I do. I try to deduce as many things as I can about her life without historically unwarranted guesses. She was, in her time, simply one among the women, and distinguished only by the fact that she must have raised at least two daughters to adulthood. Since my knowledge of prehistoric life and times is, as time goes on, increasingly based on popular works such as Before the Dawn and The Seven Daughters of Eve (but not the fancruft), it is necessarily flawed. But I can begin to see her.
“Eve” — although she should really have been given a different nickname, like M’tdna — lived 140 to 200,000 years ago, probably in Western Africa, but it is unlikely that she looked like the Western Africans of today. She may have resembled one of the Khoisan, although that is only a better guess because they appear to be the oldest extant human ethnic group. It is certain that she had dark skin and thick hair. She did not wear clothing; full-body clothing seems to have begun some 75,000 years ago. But she may have decorated herself with paint, ornaments and loose string-garments, and engaged in social hair-grooming with her friends. Menarche probably did not happen to her until age 15 or 16, and until that point — since foragers have no estates or empires to consolidate — she probably felt little pressure to enter a pair-bond.

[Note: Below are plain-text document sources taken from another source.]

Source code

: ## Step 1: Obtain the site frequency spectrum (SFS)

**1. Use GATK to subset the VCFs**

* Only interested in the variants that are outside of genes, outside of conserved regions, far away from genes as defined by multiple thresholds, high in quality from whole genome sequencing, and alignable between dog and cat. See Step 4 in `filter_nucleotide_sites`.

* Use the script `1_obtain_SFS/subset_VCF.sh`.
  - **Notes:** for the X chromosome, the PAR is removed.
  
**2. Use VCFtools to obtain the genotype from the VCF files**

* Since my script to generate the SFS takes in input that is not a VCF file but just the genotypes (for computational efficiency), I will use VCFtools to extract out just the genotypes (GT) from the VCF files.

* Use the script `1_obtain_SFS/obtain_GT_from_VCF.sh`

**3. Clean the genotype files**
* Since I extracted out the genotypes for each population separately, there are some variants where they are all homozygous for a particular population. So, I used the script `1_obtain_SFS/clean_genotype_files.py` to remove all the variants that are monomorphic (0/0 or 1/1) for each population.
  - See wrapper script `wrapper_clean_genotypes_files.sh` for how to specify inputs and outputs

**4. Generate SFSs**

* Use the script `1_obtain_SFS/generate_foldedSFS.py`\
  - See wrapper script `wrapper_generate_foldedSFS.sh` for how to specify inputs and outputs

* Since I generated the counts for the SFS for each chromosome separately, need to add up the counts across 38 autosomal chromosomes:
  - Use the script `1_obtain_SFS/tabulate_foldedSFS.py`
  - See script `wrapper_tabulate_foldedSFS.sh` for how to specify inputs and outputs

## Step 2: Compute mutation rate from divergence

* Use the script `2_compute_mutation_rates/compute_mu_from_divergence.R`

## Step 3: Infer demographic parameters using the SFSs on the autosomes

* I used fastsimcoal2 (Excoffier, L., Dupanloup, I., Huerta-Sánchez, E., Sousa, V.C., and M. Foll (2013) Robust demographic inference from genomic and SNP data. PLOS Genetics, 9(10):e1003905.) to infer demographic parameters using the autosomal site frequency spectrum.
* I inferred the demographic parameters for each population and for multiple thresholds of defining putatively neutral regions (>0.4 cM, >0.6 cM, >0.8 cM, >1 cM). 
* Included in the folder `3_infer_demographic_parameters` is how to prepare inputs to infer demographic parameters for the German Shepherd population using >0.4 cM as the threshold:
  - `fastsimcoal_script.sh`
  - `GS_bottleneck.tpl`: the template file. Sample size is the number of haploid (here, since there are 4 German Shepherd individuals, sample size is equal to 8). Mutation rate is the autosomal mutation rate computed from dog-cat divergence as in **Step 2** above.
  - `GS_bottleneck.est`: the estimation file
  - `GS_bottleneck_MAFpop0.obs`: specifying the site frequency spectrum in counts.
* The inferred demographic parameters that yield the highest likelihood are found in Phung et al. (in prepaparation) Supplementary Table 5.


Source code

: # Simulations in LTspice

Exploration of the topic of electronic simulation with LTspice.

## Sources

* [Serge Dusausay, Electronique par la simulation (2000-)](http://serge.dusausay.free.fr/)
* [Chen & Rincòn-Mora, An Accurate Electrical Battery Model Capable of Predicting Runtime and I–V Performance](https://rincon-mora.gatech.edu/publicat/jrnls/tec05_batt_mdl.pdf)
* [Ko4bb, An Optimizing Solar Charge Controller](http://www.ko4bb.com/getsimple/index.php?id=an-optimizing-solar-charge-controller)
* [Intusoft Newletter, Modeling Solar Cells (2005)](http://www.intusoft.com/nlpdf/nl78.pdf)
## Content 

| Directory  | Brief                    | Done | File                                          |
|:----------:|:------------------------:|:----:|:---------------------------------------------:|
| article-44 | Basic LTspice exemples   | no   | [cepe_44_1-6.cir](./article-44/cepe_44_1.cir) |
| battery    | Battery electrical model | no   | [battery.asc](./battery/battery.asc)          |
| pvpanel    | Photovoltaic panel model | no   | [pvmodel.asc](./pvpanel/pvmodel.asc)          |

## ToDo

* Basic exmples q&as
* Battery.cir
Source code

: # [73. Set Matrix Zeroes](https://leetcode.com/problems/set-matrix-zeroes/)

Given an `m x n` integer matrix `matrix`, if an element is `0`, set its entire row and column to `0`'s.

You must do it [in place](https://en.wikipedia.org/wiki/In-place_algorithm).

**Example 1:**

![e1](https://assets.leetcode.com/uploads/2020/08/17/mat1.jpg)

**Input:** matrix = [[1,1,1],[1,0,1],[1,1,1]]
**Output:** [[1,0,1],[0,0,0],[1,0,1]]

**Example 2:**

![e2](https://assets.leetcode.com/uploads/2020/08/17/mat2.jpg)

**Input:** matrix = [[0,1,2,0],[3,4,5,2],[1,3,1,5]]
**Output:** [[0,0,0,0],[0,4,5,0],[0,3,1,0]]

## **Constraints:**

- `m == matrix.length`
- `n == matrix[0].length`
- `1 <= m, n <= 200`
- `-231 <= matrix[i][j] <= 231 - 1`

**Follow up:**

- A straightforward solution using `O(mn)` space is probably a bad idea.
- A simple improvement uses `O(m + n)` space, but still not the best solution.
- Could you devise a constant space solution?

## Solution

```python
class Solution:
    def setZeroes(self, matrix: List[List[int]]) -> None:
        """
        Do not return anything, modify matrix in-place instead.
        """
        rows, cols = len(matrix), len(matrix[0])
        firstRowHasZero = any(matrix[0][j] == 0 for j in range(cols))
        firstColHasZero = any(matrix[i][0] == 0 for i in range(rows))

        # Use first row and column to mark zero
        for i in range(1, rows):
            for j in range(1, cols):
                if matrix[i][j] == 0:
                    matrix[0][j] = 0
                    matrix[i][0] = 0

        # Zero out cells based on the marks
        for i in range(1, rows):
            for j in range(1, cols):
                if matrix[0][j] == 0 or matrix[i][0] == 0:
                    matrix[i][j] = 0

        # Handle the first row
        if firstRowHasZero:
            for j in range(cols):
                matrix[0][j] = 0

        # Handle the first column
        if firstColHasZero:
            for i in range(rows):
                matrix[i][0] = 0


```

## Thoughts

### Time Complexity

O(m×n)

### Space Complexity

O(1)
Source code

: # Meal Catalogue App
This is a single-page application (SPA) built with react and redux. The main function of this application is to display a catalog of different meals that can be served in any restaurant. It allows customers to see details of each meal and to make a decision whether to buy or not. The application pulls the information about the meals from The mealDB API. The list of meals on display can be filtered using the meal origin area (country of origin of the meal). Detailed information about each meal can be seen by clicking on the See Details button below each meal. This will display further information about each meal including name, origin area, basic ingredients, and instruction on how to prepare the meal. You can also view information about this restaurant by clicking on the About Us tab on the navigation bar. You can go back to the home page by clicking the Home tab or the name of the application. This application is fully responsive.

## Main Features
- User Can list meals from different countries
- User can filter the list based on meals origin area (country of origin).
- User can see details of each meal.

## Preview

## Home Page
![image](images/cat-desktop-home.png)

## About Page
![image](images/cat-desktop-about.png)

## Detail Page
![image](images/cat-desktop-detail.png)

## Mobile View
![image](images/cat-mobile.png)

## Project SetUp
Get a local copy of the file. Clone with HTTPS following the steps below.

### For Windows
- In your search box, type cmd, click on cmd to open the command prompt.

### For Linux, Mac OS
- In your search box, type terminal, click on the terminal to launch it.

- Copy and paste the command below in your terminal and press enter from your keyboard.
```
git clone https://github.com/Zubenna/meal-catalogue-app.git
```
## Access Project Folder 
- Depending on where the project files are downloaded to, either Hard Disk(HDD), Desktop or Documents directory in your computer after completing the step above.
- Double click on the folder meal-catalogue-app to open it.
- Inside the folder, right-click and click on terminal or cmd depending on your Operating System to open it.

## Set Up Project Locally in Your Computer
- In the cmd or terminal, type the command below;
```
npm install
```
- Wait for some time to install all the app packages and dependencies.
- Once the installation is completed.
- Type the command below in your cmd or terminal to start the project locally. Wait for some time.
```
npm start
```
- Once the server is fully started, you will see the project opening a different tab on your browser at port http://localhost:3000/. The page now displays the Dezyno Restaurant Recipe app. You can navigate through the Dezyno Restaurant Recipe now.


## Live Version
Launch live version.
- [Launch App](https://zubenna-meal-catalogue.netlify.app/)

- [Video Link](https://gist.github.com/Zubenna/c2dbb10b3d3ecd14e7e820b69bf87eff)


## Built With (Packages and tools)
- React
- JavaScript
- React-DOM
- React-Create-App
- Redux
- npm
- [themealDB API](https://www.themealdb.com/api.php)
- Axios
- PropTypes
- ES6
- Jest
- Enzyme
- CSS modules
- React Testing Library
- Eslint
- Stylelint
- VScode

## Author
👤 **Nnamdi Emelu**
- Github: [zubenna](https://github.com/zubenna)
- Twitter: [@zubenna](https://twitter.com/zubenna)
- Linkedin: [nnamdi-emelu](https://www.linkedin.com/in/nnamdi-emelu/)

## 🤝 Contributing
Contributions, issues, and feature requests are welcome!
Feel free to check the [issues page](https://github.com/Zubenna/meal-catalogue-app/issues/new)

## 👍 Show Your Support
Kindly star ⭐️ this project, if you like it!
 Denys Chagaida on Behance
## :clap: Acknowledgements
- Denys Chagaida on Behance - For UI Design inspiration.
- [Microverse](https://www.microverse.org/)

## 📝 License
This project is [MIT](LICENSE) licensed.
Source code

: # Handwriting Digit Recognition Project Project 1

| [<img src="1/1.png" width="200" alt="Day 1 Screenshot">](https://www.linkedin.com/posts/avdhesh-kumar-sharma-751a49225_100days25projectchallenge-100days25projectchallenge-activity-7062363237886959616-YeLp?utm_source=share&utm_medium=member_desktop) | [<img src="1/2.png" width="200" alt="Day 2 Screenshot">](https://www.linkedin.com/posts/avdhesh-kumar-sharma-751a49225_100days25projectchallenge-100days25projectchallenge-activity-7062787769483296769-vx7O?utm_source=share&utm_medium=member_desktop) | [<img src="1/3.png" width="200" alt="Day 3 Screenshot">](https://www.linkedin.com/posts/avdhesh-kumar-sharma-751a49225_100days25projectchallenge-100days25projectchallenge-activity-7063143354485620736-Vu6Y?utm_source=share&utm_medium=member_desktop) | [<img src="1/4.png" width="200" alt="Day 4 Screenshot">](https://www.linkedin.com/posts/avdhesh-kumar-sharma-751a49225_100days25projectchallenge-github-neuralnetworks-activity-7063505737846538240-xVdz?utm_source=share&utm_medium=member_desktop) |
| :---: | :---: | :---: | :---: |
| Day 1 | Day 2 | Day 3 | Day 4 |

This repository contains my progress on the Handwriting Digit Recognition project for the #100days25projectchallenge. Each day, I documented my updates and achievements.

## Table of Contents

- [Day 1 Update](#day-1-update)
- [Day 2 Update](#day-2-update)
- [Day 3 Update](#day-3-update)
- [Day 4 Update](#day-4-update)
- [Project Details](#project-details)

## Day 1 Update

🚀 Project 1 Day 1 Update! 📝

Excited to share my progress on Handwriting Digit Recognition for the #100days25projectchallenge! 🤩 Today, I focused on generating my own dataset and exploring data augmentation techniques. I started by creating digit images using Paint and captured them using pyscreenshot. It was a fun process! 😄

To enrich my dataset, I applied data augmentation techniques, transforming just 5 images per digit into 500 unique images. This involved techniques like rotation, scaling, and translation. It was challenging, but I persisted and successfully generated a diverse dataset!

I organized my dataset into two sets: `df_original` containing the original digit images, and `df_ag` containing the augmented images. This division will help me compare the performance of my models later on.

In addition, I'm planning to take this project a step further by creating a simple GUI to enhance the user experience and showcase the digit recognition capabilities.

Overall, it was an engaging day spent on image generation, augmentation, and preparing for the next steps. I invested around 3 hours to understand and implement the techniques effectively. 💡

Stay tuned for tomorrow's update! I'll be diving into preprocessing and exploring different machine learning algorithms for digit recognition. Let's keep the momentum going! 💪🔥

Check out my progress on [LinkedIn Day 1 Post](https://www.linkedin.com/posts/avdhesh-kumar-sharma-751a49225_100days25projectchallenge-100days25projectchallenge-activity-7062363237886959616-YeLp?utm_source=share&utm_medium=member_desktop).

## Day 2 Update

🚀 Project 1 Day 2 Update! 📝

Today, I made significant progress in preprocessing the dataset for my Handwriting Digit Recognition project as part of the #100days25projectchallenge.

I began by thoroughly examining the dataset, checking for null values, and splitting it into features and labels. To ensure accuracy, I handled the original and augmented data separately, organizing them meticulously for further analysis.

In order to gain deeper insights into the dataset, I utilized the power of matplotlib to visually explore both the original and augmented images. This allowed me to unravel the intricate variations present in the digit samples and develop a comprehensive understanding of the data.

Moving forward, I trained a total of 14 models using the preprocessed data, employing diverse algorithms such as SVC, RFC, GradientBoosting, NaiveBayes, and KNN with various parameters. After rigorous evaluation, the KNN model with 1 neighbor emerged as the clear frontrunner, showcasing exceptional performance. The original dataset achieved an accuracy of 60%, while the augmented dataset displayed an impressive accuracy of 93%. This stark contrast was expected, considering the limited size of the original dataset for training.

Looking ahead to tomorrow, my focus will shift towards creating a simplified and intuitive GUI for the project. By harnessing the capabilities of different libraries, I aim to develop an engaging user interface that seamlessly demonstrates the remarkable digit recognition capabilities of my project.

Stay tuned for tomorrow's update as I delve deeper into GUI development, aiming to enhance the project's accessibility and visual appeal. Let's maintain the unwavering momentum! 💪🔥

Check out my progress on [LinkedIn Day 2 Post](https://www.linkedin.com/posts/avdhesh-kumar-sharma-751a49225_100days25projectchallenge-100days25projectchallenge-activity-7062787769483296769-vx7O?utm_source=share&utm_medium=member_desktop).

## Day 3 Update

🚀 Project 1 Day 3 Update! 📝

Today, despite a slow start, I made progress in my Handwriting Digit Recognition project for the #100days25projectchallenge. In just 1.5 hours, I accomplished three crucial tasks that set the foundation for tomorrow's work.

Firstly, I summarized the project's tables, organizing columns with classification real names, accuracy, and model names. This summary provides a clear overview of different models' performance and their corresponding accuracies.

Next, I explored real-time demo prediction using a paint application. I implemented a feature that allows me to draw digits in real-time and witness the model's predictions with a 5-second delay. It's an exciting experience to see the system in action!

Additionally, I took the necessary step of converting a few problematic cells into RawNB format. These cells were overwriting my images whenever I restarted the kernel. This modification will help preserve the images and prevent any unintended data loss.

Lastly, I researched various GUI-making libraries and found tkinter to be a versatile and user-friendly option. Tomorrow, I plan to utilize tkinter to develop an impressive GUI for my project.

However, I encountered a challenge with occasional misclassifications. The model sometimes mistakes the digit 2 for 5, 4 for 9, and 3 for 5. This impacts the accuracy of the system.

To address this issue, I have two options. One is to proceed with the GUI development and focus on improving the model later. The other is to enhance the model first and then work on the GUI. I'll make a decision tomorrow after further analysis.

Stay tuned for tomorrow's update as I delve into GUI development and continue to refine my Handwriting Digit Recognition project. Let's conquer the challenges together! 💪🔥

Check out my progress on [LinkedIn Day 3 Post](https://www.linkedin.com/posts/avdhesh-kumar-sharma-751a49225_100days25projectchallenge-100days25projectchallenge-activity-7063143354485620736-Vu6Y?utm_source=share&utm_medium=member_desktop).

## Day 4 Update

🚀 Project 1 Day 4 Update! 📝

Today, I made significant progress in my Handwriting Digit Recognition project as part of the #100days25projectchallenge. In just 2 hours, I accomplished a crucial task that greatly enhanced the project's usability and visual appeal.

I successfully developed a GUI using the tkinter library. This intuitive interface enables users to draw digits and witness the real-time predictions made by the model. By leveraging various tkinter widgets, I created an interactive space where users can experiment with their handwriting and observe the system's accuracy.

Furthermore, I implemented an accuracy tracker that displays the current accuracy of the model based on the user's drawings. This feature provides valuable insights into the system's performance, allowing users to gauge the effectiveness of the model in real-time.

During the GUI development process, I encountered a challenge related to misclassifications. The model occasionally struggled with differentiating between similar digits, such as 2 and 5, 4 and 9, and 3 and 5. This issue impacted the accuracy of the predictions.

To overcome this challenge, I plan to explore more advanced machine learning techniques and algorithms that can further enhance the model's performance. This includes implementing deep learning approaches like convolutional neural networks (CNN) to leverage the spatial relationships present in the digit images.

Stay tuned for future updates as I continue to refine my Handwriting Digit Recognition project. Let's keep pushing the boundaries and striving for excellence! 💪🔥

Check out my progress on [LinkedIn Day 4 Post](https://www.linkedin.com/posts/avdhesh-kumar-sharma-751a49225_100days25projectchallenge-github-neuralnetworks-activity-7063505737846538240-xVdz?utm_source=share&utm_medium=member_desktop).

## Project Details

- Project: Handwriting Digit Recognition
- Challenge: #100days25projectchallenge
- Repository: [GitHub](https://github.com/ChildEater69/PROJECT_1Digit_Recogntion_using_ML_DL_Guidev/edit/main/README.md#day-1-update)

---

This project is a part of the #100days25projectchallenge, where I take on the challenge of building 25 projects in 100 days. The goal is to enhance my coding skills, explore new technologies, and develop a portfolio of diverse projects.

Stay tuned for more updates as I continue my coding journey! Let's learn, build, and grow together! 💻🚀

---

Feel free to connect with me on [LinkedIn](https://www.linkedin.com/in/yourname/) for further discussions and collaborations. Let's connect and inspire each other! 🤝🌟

Bearing a dozen children to a poor household is a custom from an agricultural society, not a foraging society. M’tdna probably did not feel obligated to have any more children than the two that she did, although she may have borne two or three more. As her band stayed constantly on the move, she and her age-mates probably practiced infanticide to keep the group mobile and to keep the population in control. Times were probably rather good during her life, if she managed to rear to adulthood two girls who then had children of their own — even if the girls were not considered lesser beings, such a survival rate was generous.
She may have raised her children with her brother, rather than the children’s father, if her group was agnatic. She may have been monogamously or polygamously pair-bonded with the children’s father — which is to say, plain old married, whether she was a single wife or one among several. How much control the man had over her, whoever he was, we could not say.
If she managed to see two daughters to a childbearing age, she probably reached a decent one herself — 35 or 40. (Stepmothers would be a poor bet for young people in a marginal society.) Her family probably did its best to assist her through her final illness or injury, but senilicide may have been her final destination, or even her choice if times were hard. That would have been it — that would have been all — fifty, perhaps, if she was lucky.
It was a simple life, a small one, and to add more to it is to become the worst kind of historical novelist. So why am I endlessly fascinated with it? She was probably a very ordinary woman. She might have been vain, cruel, manipulative, dull — she was a survivor, that alone is certain. But I could look at her life the way she could have looked at the stars in the sky.
. . .I don’t know if the stars are campfires in the sky. Or holes in a skin through which the flame of power looks down on us. Sometimes I think one way. Sometimes I think a different way. Once I thought there are no campfires and no holes but something else, too hard for me to understand.
Rest your neck on a log. Your head goes back. Then you can see only the sky. No hills, no trees, no hunterfolk, no campfire. Just sky. Sometimes I feel I may fall up into the sky. If the stars are campfires, I would like to visit those other hunterfolk – the ones who wander. Then I feel good about falling up. But if the stars are holes in a skin, I become afraid. I don’t want to fall up through a hole and into the flame of power.
I wish I knew which was true. I don’t like not knowing.